Problem details:
Answer with the number of lines in the records that contain "حرام" and with nothing else.

Dataset items:

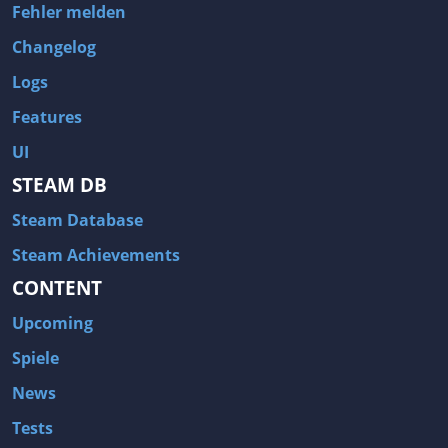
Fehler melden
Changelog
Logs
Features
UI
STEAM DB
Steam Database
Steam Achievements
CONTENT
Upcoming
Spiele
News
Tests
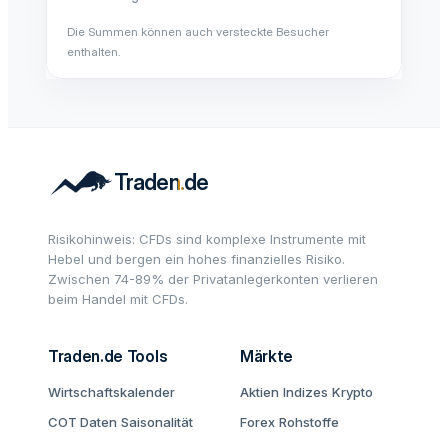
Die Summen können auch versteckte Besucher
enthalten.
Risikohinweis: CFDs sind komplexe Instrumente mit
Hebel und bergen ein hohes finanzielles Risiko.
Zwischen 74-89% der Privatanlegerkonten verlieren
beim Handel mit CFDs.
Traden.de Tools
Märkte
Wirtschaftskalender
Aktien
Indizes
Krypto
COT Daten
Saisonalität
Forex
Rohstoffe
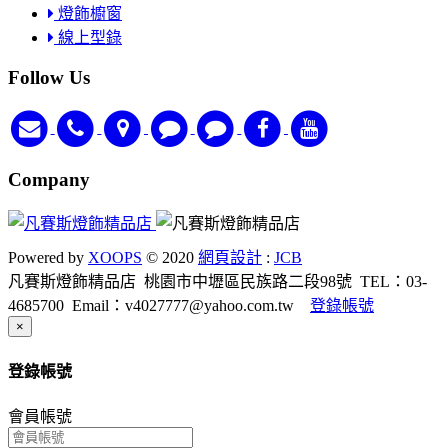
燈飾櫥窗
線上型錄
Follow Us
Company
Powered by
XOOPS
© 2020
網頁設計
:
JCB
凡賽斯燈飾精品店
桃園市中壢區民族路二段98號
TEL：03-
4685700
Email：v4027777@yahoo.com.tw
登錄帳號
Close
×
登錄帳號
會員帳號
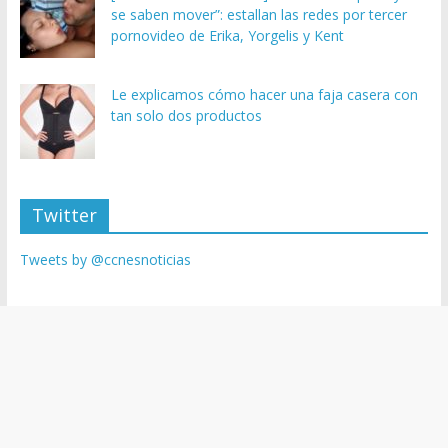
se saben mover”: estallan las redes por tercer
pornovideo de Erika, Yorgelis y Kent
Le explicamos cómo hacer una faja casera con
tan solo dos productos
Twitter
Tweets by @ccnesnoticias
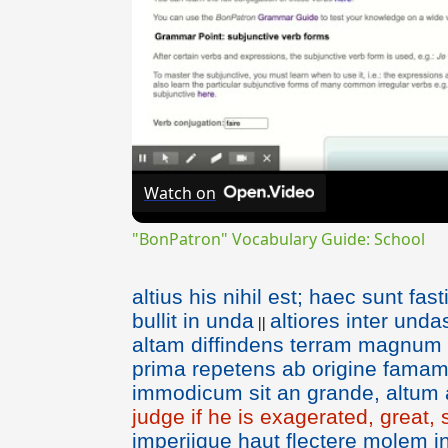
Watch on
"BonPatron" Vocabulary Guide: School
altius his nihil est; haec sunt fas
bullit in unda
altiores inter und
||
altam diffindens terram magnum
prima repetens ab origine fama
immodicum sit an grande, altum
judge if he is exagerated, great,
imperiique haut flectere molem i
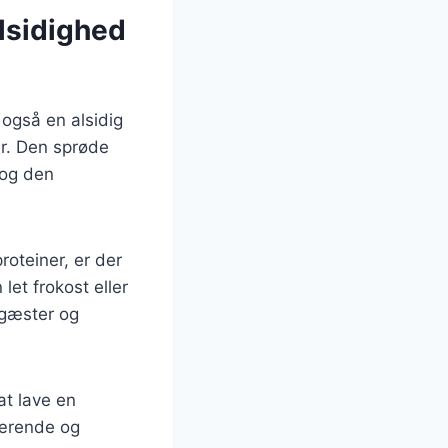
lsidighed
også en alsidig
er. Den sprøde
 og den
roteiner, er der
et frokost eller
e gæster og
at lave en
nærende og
* * *
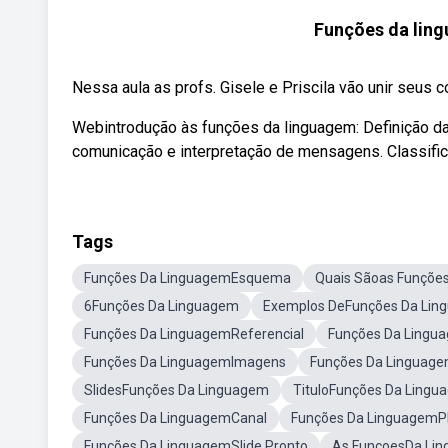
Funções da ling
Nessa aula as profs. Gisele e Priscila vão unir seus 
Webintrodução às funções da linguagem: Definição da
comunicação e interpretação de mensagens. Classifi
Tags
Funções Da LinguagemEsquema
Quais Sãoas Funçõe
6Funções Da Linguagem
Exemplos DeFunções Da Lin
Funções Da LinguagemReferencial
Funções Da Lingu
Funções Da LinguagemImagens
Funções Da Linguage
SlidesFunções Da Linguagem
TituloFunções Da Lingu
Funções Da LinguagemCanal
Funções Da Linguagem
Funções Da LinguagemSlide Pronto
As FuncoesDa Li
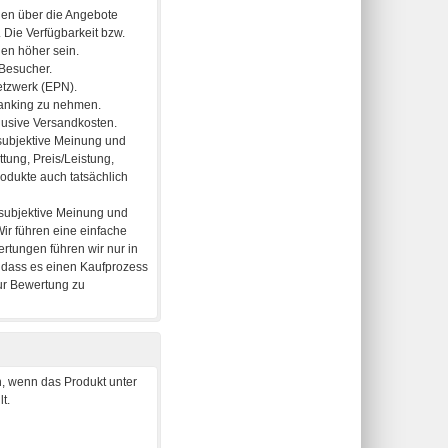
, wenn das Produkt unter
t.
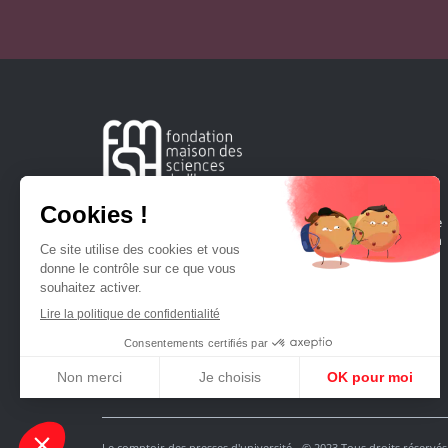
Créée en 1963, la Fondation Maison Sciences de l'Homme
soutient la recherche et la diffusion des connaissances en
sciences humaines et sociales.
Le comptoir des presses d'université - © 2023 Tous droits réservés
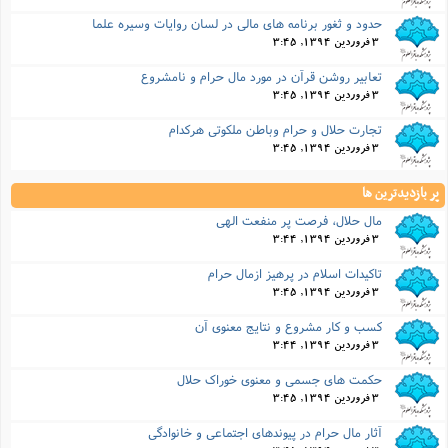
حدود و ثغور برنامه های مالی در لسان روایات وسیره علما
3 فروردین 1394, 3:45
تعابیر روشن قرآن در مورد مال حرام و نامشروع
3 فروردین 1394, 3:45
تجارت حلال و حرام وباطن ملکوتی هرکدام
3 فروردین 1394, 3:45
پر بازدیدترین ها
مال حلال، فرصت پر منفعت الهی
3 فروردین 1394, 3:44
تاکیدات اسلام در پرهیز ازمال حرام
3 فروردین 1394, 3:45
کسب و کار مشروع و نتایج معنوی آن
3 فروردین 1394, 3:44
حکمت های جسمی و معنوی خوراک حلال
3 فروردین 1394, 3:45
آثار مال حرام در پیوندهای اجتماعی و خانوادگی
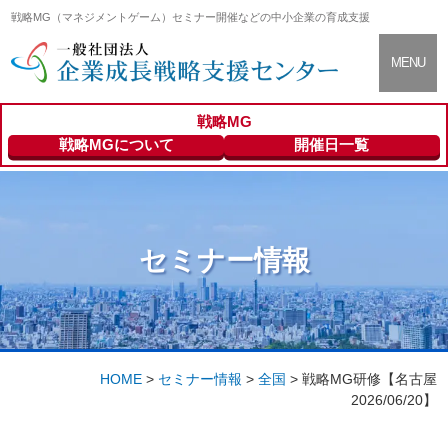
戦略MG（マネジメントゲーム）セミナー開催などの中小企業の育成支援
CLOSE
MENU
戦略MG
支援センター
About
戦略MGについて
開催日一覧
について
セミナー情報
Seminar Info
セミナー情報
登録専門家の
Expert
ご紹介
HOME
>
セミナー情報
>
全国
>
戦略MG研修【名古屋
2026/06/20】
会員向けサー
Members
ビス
* * *
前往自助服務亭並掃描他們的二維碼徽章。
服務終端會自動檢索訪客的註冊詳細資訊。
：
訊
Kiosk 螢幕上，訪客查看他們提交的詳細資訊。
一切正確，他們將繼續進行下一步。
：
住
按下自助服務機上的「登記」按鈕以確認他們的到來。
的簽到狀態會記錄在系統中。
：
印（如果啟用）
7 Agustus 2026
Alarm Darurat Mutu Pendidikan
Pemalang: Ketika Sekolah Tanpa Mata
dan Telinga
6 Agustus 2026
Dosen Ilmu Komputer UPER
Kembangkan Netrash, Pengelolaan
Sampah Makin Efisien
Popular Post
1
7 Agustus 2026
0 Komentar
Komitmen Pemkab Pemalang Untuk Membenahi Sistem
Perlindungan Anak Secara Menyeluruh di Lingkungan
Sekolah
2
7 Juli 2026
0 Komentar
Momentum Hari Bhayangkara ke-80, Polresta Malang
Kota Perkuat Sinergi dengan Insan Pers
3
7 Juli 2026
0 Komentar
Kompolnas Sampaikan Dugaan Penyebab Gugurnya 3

Answer to the exercise:
4